Hi! See attached below a question from Kleppner's Intro to Mechanics. I calculated the angular momentum using $\mathbf L=M \mathbf R \times \mathbf V + \mathbf L_{cm}$, where $\mathbf L_{cm}$ is the angular momentum about the center of mass, but I got a different answer than the official solution.
I think both answers are correct: I calculated the angular momentum about the origin showed in the diagram, while (I think) the official solution implicitly calculated the angular momentum about the point of contact between the axle and the z axis. Is this correct?
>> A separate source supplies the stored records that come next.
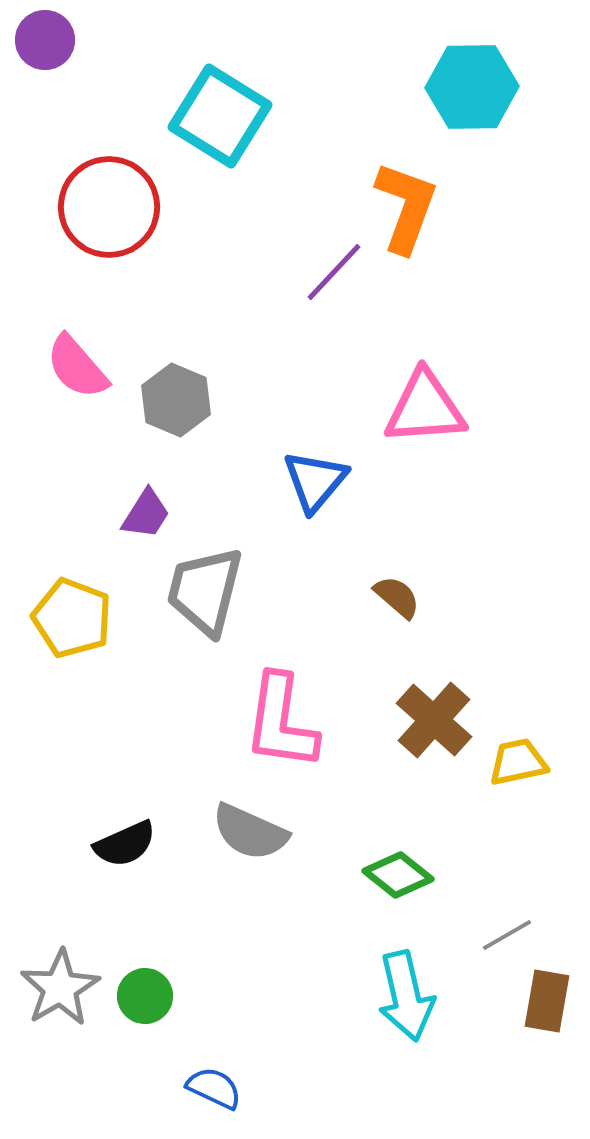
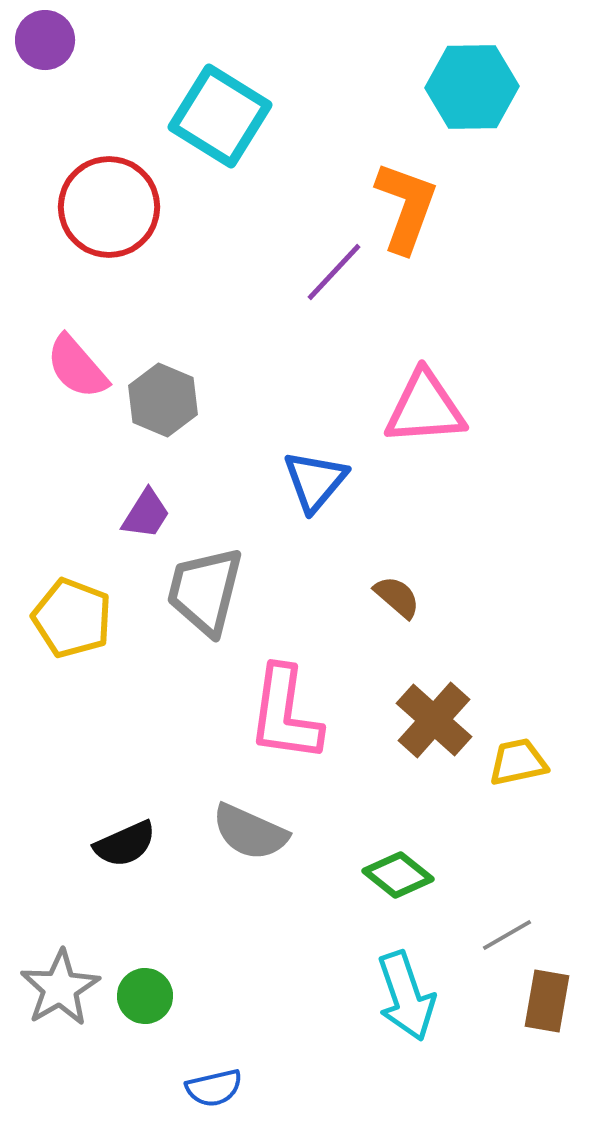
gray hexagon: moved 13 px left
pink L-shape: moved 4 px right, 8 px up
cyan arrow: rotated 6 degrees counterclockwise
blue semicircle: rotated 142 degrees clockwise
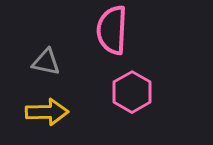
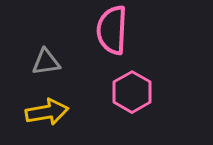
gray triangle: rotated 20 degrees counterclockwise
yellow arrow: rotated 9 degrees counterclockwise
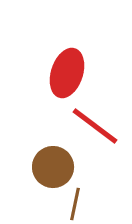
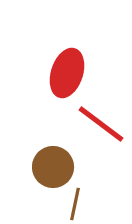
red line: moved 6 px right, 2 px up
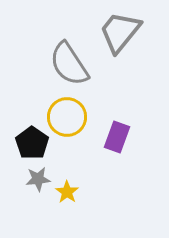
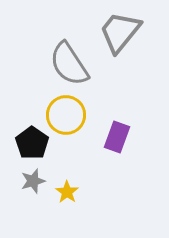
yellow circle: moved 1 px left, 2 px up
gray star: moved 5 px left, 2 px down; rotated 10 degrees counterclockwise
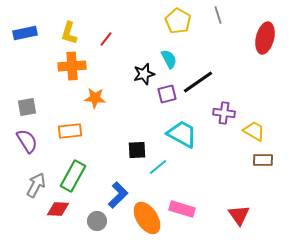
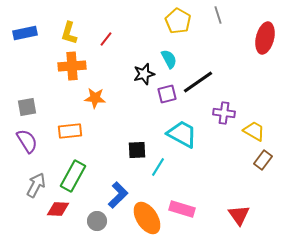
brown rectangle: rotated 54 degrees counterclockwise
cyan line: rotated 18 degrees counterclockwise
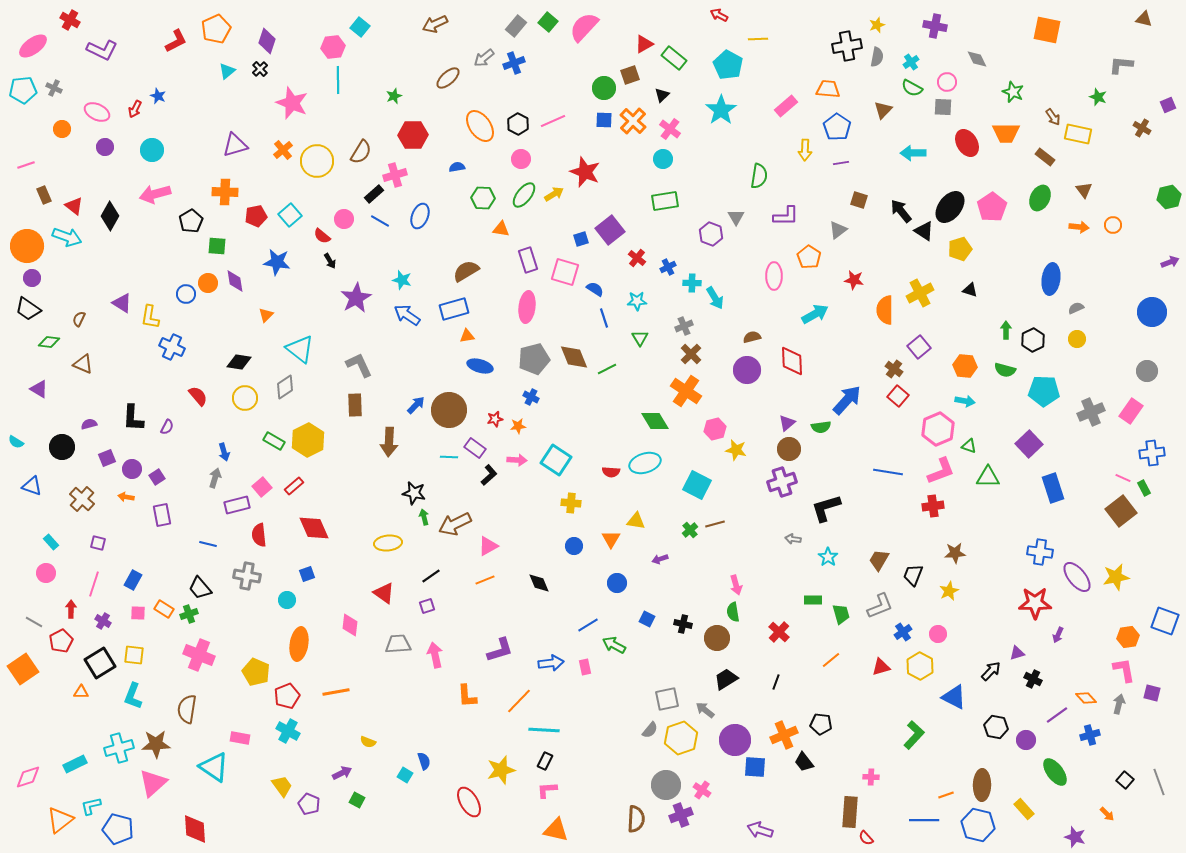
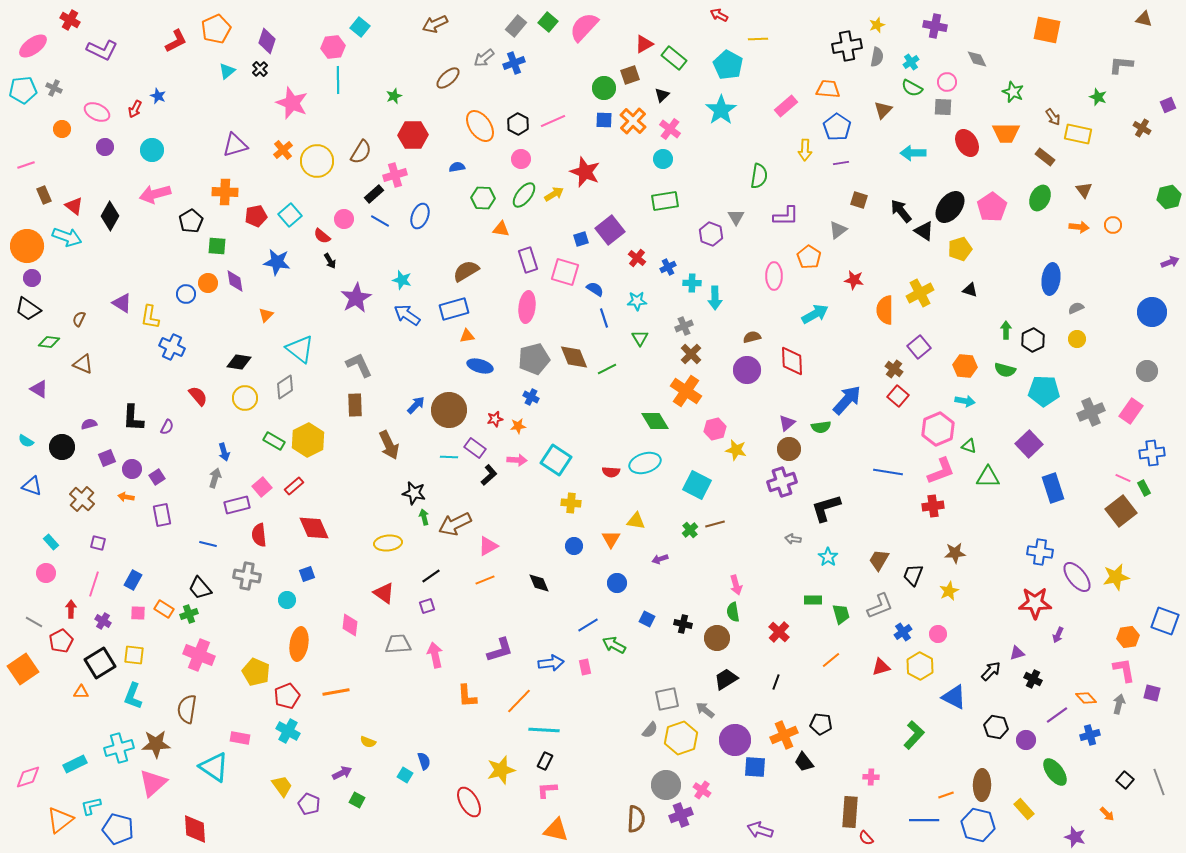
cyan arrow at (715, 298): rotated 30 degrees clockwise
cyan semicircle at (16, 442): moved 10 px right, 1 px up
brown arrow at (389, 442): moved 3 px down; rotated 28 degrees counterclockwise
Yet it's strange for me that the angular momentum on the y axis cancels out: is this a mistake on my part, or really what happens? Why does it cancel out?

Relevant Equations

$\mathbf L=M \mathbf R \times \mathbf V + \mathbf L_{cm}$

Problem:

Official solution:

My calculation:
\begin{align*}
\mathbf L &= M \mathbf R \times \mathbf V + \mathbf L_{cm} \\
&= M R (\hat j + \hat k) \times (- \Omega R \hat i) + MR^2 \Omega \hat j \\
&= MR^2 \Omega (\hat k - \hat j + \hat j) \\
&= MR^2 \Omega \hat k
\end{align*}

 

[Orodruin]

The problem is ill posed since it fails to specify with respect to which point the angular momentum should be computed and the center of mass is not stationary.

 

[BroPro]

I've realized the answer on my own, posting it here.
I've been blindly using the $\mathbf \omega _s$ vector of the official solution, but I've realized it should point in the opposite direction to negative y. Also, in my calculation of $\mathbf L_{cm}$ I've neglected the z axis rotation of the hoop, giving the correct angular momentum of
$$\mathbf L = MR^2 \Omega (\frac{3}{2}\hat k - 2 \hat j)$$
This value is off by $-MR^2 \Omega \hat j$ from the official answer of (with correction of the sign) $\mathbf L = MR^2 \Omega (\frac{3}{2}\hat k - \hat j)$, which makes sense because my origin is off by $R$ from the origin used in the offical solution.